• **Work instruction**: Everything from the line containing "[117,146,237,160] Ashleigh, and" to the last line of the listing below, inclusive, is what you should output, exactly as it appears.

[Opening Available records section]

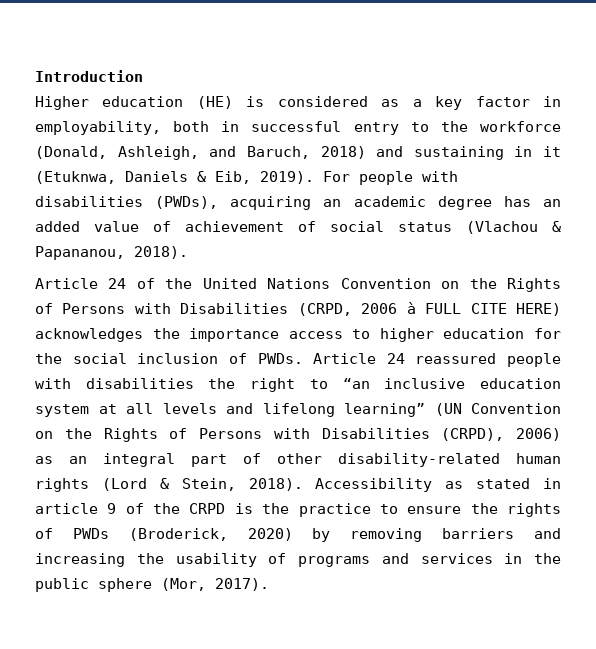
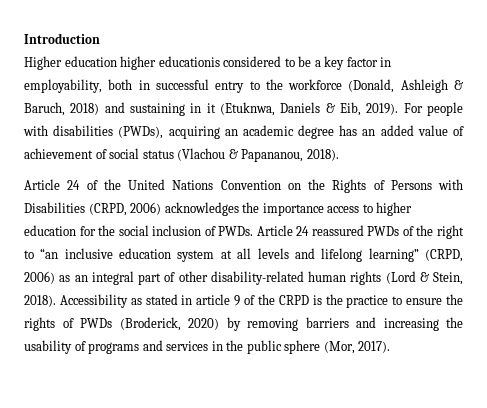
[196,96,400,109] (HE) is considered as -> [120,56,312,70] higher educationis considered to be
[117,146,237,160] Ashleigh, and -> [400,79,464,93] Ashleigh &
[361,302,561,316] 2006 à FULL CITE HERE) -> [130,202,162,215] 2006)
[507,353,561,367] [35,378,194,389] people with disabilities -> [367,226,414,236] PWDs of
[434,403,561,416] [35,428,505,442] (UN Convention on the Rights of Persons with Disabilities (CRPD), -> [425,249,464,262] (CRPD,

[Closing Available records section]

• **Solution to the problem**:
[117,146,237,160] Ashleigh, and -> [400,79,464,93] Ashleigh &
[361,302,561,316] 2006 à FULL CITE HERE) -> [130,202,162,215] 2006)
[507,353,561,367] [35,378,194,389] people with disabilities -> [367,226,414,236] PWDs of
[434,403,561,416] [35,428,505,442] (UN Convention on the Rights of Persons with Disabilities (CRPD), -> [425,249,464,262] (CRPD,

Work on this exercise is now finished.